■ **Work to be completed**
Please write out every line of all the records below as a numbered list, skipping blank lines and leaving the pictures out.

"""

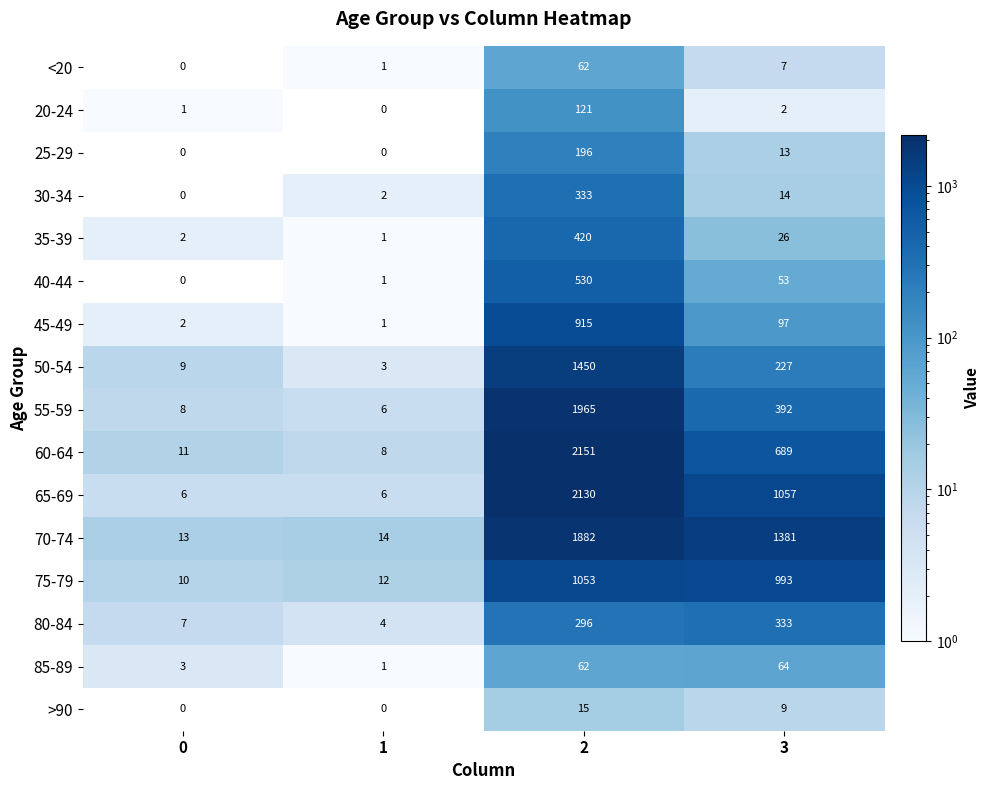

List the labels in order of 80-84 value, largest first.

3, 2, 0, 1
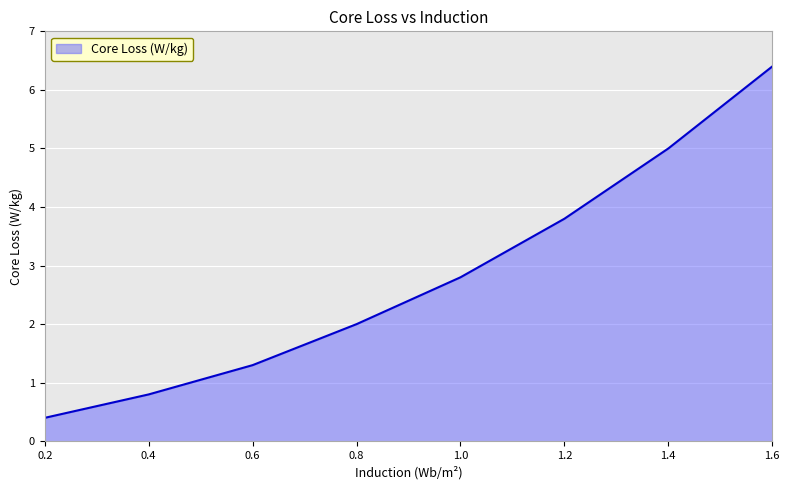

Rank the categories by value from highest to lowest.

1.6, 1.4, 1.2, 1.0, 0.8, 0.6, 0.4, 0.2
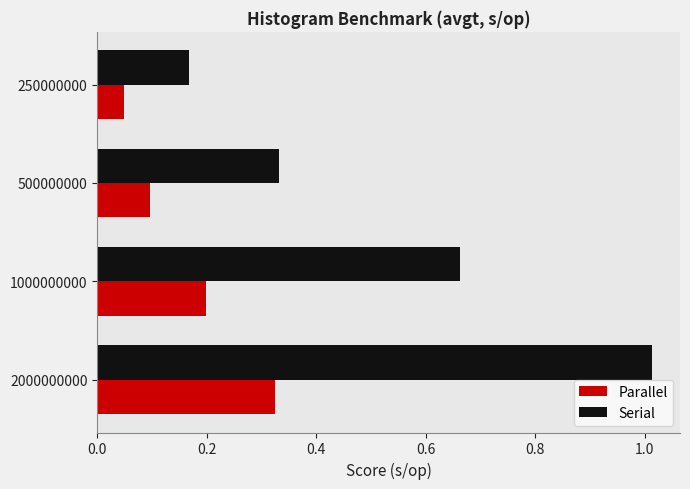

What is the sum of all Serial values?

2.2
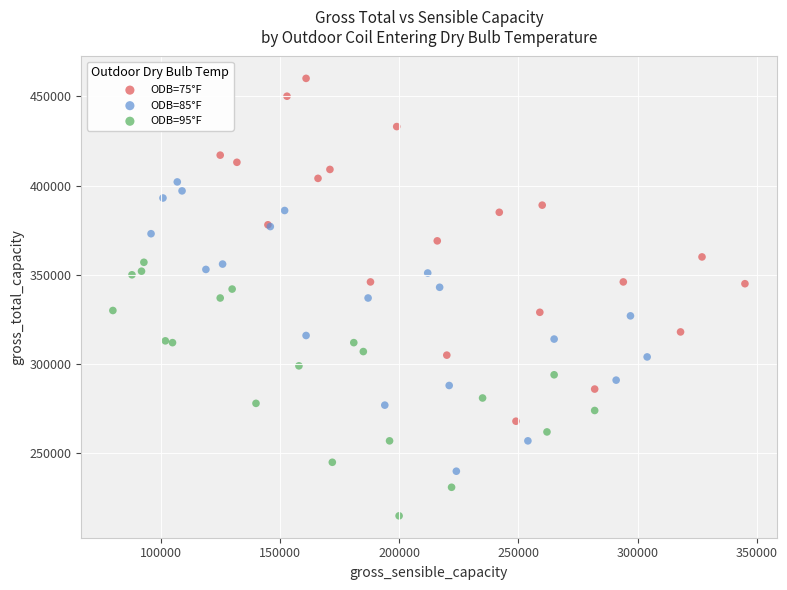

Which series has the widest spread of Y values?

ODB=75°F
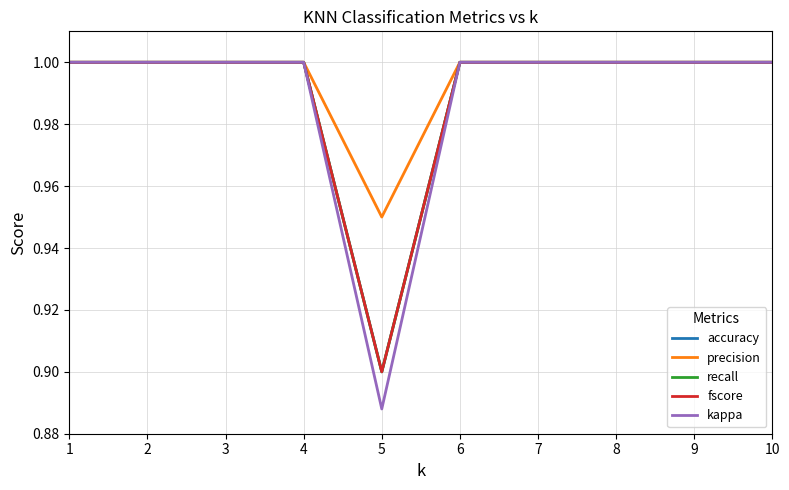

Reading right to left, what are all the values shown in this chart?

accuracy: 10=1.0	9=1.0	8=1.0	7=1.0	6=1.0	5=0.9	4=1.0	3=1.0	2=1.0	1=1.0
precision: 10=1.0	9=1.0	8=1.0	7=1.0	6=1.0	5=0.9	4=1.0	3=1.0	2=1.0	1=1.0
recall: 10=1.0	9=1.0	8=1.0	7=1.0	6=1.0	5=0.9	4=1.0	3=1.0	2=1.0	1=1.0
fscore: 10=1.0	9=1.0	8=1.0	7=1.0	6=1.0	5=0.9	4=1.0	3=1.0	2=1.0	1=1.0
kappa: 10=1.0	9=1.0	8=1.0	7=1.0	6=1.0	5=0.9	4=1.0	3=1.0	2=1.0	1=1.0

"""

■ **Exercise output**
1. List the labels in order of 80-84 value, largest first.
2. 3, 2, 0, 1
3. Rank the categories by value from highest to lowest.
4. 1.6, 1.4, 1.2, 1.0, 0.8, 0.6, 0.4, 0.2
5. What is the sum of all Serial values?
6. 2.2
7. Which series has the widest spread of Y values?
8. ODB=75°F
9. Reading right to left, what are all the values shown in this chart?
10. accuracy: 10=1.0	9=1.0	8=1.0	7=1.0	6=1.0	5=0.9	4=1.0	3=1.0	2=1.0	1=1.0
11. precision: 10=1.0	9=1.0	8=1.0	7=1.0	6=1.0	5=0.9	4=1.0	3=1.0	2=1.0	1=1.0
12. recall: 10=1.0	9=1.0	8=1.0	7=1.0	6=1.0	5=0.9	4=1.0	3=1.0	2=1.0	1=1.0
13. fscore: 10=1.0	9=1.0	8=1.0	7=1.0	6=1.0	5=0.9	4=1.0	3=1.0	2=1.0	1=1.0
14. kappa: 10=1.0	9=1.0	8=1.0	7=1.0	6=1.0	5=0.9	4=1.0	3=1.0	2=1.0	1=1.0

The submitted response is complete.